* Available records:
╭──

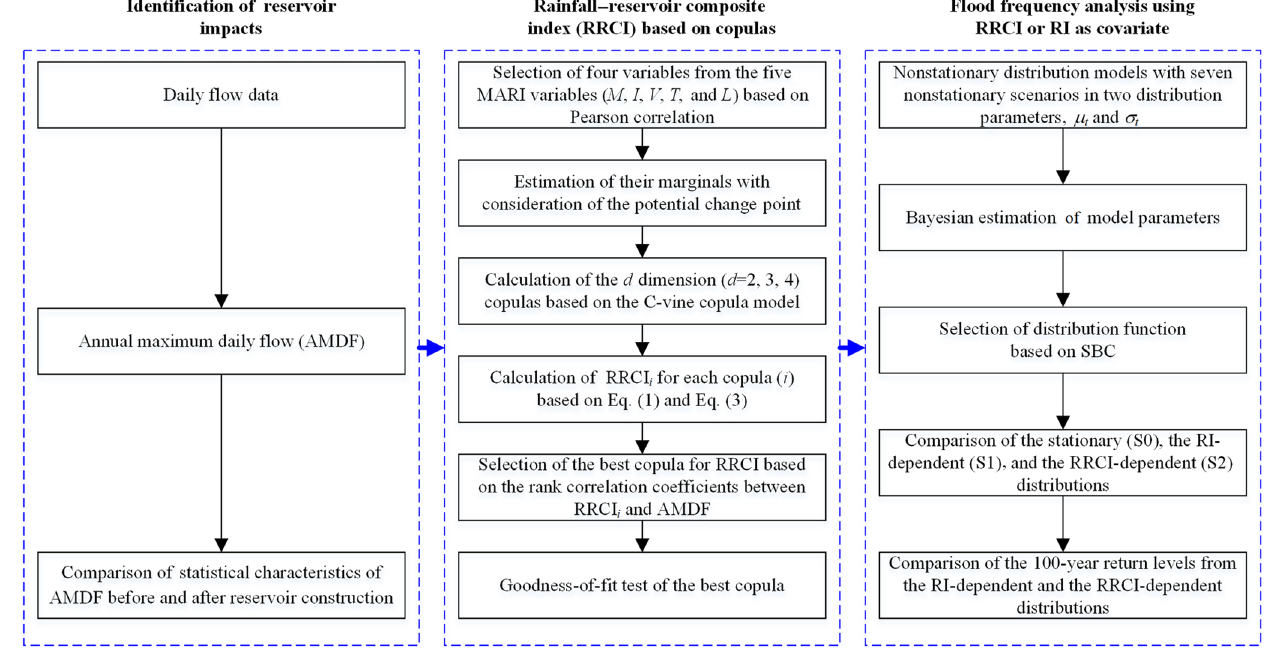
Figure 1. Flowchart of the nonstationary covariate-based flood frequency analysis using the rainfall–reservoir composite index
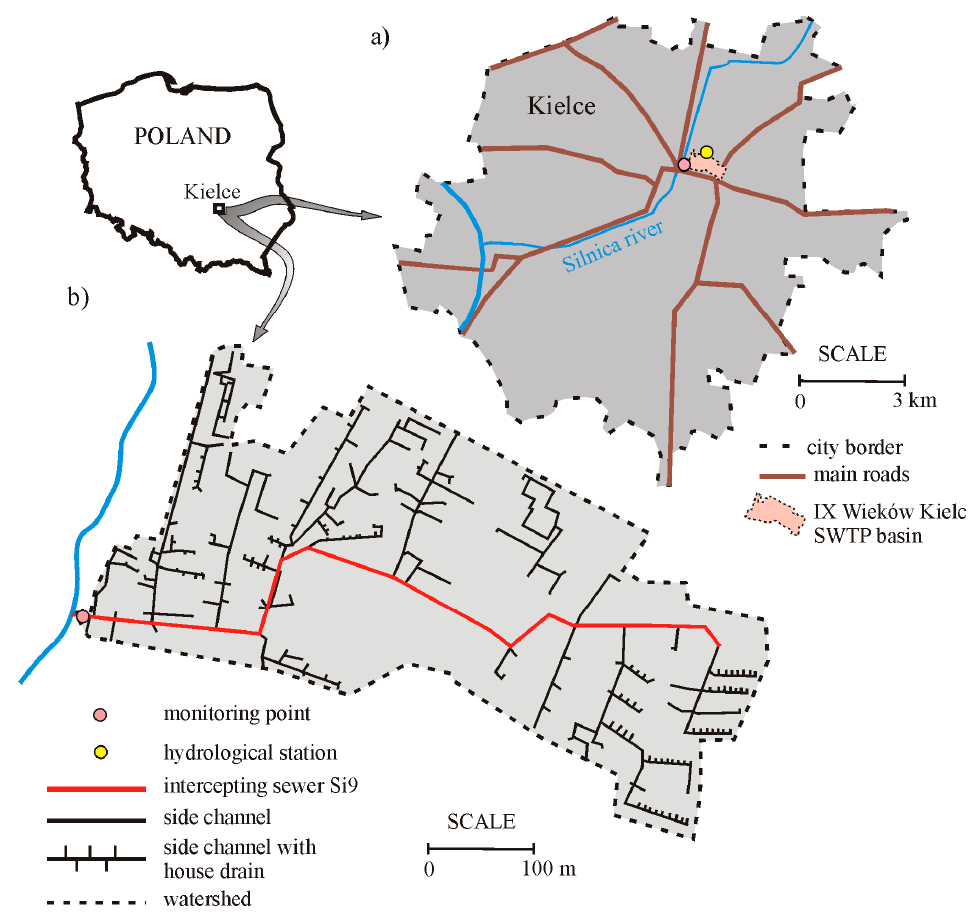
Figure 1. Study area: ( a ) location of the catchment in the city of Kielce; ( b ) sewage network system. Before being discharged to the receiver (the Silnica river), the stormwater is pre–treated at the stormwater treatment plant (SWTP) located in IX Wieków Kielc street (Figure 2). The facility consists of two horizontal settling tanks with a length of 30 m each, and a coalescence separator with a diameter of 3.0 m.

╰──
╭──

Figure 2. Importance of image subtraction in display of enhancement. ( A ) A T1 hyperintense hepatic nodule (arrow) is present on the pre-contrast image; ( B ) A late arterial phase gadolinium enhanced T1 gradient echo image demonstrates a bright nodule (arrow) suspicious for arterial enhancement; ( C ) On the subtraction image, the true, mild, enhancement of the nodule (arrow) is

╰──
╭──

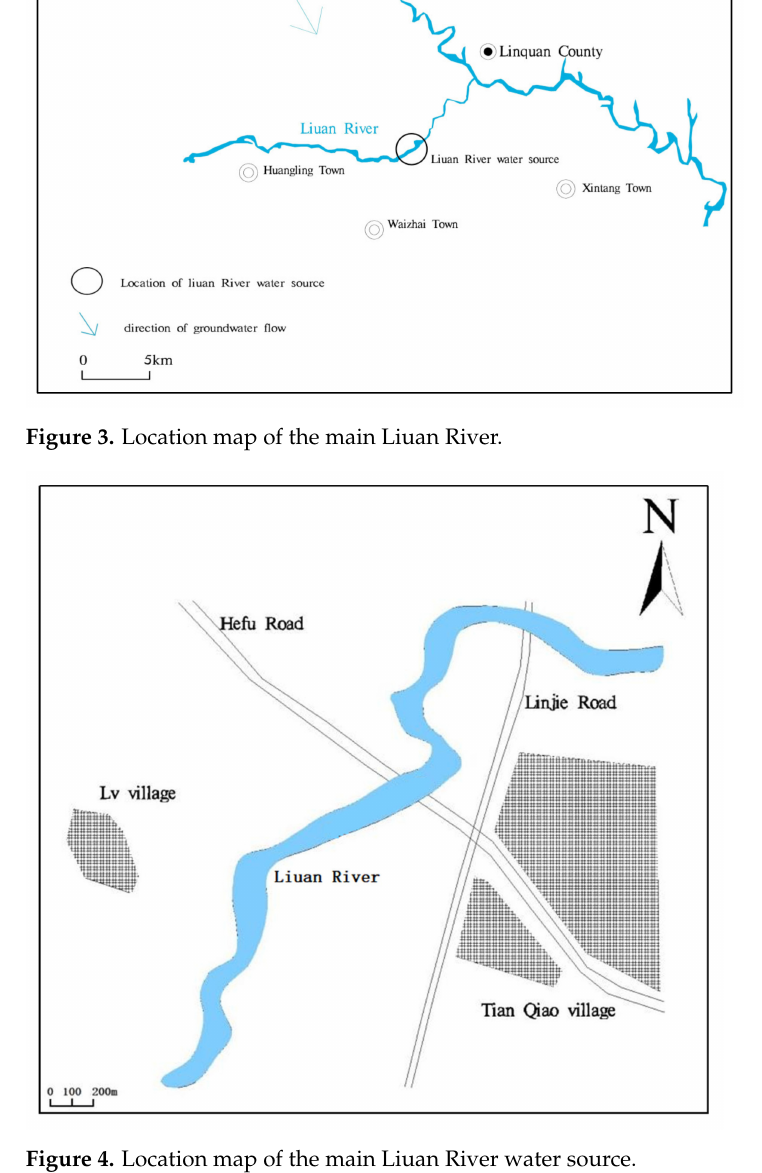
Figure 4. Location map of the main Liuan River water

╰──

* Work required:
Take only the lines above from the one that has "Figure 1. Flowchart" through the one that has "Figure 1. Study" and reproduce them exactly, omitting any pictures.

* Finished exercise:
Figure 1. Flowchart of the nonstationary covariate-based flood frequency analysis using the rainfall–reservoir composite index
Figure 1. Study area: ( a ) location of the catchment in the city of Kielce; ( b ) sewage network system. Before being discharged to the receiver (the Silnica river), the stormwater is pre–treated at the stormwater treatment plant (SWTP) located in IX Wieków Kielc street (Figure 2). The facility consists of two horizontal settling tanks with a length of 30 m each, and a coalescence separator with a diameter of 3.0 m.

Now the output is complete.